The programs which were signed into effect included the Medical Admissions Funding, Children’s and Families’ Cancer Research Facility Concurrent Resolution, and the Cytomegalovirus Public Health Initiative. The committee that ceremonially signed the new legislation—which was led by Governor Herbert—included Senator John Valentine and Representatives Brad Lee and Ronda Menlove.
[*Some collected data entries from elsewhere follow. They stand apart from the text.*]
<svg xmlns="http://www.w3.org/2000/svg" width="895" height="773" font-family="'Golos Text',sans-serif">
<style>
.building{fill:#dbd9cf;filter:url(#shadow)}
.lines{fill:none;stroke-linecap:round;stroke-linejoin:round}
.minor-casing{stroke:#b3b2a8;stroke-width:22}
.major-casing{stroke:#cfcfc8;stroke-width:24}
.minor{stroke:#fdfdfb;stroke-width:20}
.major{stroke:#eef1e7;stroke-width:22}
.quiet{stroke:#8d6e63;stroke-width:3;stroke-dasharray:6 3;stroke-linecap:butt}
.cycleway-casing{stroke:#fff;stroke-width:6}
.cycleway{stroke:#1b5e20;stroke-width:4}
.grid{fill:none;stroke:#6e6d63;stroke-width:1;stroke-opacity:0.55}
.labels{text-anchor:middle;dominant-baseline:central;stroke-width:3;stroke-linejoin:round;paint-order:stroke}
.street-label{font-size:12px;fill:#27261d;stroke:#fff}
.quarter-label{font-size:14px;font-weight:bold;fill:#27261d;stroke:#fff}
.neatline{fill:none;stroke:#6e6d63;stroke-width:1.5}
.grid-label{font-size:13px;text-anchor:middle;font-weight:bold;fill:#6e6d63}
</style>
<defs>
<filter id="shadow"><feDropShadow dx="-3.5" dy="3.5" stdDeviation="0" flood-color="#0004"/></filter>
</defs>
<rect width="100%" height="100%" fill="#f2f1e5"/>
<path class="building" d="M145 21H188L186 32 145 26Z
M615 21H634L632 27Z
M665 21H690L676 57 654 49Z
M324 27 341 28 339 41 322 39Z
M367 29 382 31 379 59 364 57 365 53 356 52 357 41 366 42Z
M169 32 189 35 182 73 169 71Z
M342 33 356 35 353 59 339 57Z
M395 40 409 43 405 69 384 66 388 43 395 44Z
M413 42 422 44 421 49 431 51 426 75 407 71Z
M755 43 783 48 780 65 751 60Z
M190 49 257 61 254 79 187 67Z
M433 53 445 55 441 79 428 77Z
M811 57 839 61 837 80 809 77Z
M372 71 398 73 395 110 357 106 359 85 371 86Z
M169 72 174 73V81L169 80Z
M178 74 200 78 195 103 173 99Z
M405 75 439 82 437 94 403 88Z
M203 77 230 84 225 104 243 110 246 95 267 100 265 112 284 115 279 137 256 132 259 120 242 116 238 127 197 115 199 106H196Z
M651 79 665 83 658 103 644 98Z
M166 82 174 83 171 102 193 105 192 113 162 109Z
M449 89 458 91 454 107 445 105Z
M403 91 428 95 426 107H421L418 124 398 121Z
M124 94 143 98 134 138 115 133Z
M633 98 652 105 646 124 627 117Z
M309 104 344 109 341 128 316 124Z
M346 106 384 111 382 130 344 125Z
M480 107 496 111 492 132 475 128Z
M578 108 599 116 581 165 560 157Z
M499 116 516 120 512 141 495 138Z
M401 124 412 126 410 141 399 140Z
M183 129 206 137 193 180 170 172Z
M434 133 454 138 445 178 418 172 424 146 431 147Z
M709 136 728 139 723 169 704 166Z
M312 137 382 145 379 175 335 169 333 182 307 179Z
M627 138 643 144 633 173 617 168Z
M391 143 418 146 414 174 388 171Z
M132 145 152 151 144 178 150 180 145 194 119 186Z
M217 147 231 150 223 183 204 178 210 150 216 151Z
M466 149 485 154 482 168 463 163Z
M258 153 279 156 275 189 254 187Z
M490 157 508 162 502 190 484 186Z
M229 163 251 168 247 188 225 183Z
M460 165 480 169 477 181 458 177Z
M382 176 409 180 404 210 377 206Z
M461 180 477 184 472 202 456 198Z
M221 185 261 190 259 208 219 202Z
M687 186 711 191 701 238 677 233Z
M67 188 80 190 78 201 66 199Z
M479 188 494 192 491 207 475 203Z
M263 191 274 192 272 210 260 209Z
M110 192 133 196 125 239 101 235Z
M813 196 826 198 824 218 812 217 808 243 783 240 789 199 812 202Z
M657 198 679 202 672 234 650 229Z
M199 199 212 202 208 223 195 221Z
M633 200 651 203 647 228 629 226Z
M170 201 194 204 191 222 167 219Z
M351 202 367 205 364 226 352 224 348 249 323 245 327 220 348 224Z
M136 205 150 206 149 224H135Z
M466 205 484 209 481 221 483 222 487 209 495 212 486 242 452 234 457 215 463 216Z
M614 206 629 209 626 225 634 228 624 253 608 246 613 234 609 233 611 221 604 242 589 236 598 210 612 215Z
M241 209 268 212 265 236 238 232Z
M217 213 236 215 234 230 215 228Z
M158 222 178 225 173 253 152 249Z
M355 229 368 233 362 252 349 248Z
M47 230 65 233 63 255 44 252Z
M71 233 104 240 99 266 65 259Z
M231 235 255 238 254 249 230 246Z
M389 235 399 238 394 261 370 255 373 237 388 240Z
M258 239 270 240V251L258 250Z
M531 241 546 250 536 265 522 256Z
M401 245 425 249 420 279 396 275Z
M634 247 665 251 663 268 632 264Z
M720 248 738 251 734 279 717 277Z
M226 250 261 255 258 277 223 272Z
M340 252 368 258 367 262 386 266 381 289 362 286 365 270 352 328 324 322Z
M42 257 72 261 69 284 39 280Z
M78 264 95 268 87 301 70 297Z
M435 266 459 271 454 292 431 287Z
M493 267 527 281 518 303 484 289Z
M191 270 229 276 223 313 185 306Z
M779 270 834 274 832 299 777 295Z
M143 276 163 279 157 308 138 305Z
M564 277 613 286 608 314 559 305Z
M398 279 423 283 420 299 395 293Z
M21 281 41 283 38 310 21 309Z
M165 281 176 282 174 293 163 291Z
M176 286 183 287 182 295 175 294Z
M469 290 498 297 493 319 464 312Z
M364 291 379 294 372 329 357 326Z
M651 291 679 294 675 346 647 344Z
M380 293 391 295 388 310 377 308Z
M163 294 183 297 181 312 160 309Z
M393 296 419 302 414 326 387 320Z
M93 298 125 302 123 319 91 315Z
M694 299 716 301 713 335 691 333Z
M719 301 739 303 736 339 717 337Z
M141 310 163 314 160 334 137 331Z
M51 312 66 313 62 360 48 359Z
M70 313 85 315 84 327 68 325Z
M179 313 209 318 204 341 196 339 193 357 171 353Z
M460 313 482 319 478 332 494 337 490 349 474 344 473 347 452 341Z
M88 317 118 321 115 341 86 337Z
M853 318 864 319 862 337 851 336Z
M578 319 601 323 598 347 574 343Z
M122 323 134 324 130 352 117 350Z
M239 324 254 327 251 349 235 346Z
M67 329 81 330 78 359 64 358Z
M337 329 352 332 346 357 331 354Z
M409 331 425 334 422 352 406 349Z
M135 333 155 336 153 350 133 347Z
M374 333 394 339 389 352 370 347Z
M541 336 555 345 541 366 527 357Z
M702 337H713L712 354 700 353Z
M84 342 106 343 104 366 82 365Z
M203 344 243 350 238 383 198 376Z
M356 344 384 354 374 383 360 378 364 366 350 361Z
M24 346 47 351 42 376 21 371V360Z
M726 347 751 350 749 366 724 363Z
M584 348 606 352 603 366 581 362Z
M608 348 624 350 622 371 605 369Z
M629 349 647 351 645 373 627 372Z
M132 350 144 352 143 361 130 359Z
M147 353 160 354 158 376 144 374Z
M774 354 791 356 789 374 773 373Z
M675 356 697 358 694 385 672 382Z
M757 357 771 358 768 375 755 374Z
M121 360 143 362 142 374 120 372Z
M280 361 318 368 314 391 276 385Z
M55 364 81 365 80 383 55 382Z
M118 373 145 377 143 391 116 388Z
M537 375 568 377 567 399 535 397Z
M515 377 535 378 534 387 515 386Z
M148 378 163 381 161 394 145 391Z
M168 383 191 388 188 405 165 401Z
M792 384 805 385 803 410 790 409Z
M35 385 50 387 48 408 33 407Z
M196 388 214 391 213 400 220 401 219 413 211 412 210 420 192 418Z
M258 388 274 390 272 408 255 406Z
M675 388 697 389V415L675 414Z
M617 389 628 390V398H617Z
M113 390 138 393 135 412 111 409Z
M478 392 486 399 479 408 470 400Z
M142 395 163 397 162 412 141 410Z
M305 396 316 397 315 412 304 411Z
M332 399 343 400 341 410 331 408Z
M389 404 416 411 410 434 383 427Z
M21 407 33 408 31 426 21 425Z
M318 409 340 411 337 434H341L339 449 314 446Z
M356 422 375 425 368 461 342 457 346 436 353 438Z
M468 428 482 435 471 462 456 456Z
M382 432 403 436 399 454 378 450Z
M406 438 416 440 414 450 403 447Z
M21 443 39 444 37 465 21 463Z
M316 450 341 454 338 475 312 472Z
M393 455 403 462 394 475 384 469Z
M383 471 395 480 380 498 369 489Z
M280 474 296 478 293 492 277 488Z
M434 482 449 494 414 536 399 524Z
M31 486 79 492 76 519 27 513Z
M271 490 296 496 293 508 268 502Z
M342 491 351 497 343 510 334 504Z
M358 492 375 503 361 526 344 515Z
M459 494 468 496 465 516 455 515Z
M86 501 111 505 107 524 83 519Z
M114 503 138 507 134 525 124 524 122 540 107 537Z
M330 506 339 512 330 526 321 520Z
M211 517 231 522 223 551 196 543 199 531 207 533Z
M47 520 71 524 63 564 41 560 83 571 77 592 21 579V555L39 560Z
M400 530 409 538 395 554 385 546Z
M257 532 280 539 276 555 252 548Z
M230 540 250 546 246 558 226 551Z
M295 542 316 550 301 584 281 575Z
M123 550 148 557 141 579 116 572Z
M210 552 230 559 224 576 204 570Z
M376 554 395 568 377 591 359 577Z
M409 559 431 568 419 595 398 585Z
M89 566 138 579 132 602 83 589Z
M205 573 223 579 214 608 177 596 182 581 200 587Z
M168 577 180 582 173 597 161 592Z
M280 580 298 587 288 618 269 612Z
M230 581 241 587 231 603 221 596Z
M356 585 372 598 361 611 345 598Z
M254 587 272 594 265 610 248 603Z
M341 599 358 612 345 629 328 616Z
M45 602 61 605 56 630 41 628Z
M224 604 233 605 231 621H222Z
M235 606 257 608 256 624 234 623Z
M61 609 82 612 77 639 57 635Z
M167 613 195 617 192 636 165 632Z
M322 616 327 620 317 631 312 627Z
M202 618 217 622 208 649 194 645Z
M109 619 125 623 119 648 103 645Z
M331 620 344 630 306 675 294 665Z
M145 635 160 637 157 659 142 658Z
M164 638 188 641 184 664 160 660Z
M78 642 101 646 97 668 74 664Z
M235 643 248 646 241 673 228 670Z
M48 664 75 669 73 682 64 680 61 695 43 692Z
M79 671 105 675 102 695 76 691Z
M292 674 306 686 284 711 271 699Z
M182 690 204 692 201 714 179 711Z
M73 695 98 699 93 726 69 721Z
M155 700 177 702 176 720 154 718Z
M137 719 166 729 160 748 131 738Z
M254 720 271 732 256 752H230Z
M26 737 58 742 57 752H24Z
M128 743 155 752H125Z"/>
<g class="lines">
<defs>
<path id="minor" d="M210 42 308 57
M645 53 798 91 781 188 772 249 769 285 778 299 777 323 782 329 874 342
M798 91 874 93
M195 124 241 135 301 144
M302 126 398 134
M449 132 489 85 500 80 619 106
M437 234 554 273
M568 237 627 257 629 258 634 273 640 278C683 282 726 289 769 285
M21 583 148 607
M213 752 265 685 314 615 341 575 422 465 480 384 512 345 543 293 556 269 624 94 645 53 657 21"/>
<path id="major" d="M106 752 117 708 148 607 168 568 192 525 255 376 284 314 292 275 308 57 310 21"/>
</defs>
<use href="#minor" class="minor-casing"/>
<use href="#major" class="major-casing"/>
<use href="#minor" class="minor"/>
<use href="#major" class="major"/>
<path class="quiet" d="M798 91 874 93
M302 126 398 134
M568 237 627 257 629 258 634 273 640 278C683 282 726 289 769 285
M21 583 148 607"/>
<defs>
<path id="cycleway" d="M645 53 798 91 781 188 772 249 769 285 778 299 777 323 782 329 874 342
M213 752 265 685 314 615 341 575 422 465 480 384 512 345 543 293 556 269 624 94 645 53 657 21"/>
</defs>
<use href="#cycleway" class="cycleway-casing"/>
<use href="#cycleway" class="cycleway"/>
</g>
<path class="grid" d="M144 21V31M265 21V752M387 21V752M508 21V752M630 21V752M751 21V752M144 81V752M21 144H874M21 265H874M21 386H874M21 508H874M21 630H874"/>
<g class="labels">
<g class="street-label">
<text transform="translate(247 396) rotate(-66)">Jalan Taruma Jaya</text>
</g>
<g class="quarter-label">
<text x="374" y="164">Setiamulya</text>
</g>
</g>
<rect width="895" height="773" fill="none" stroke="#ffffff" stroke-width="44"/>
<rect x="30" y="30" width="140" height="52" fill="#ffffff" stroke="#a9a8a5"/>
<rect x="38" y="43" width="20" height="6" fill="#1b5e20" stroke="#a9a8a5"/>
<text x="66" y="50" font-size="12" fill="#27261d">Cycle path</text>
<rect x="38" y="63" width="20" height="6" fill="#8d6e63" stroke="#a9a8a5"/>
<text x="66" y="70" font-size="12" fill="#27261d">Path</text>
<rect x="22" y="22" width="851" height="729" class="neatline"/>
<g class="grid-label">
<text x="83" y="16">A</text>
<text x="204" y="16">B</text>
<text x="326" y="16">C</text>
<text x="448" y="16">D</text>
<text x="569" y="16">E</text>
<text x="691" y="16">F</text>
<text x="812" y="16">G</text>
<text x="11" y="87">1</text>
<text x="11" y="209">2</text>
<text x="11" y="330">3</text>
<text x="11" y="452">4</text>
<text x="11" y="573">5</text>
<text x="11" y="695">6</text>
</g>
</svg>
Other community and business leaders and students were in attendance, as well as doctors and administrator from the University of Utah.
The bills were signed to keep promoting high quality health programs in Utah and—most important—reasonable prices in the healthcare market.
The Medical School Admissions Funding Program, in particular, is also planning to help increase the number of future medical professionals in Utah and keep costs down to improve the growth of the career within the state.
The Medical Admissions Funding Program—which was promoted by John Valentine and takes effect on July 1, 2013—will help raise the quantity of students admitted to the University of Utah School of Medicine. The numbers will grow from 40 to a total of 122 students annually. The program will also receive $10 million from the Education Fund to help support the growth.
The program will also offer 40 extra admissions to those students that can prove a strong connection to Utah. The Medicine Admission Committee will determine the criteria on how to choose these extra admissions to make their decision.
By these changes, Governor Herbert, recognized the significance of keeping the costs down for medical school but at the same time, offer a high quality education for the students.
The Children’s and Families’ Cancer Research Facility, which was also signed off by the governor, is meant to help adults and children in their fights against cancer. This organization has become an important part of the economic and technological development of the state, making their expansion an important part of the state’s growth. With 2000 employees, every year they handle a budget of $70 million in annual cancer research, according to the resolution given to the government.
The third bill signed at the event was the Cytomegalovirus Public health initiative, which will amend the Utah Health Code. The initiative, which is geared mainly towards women, will create an education program that will aid in understanding the dangers of the virus and how it can be prevented.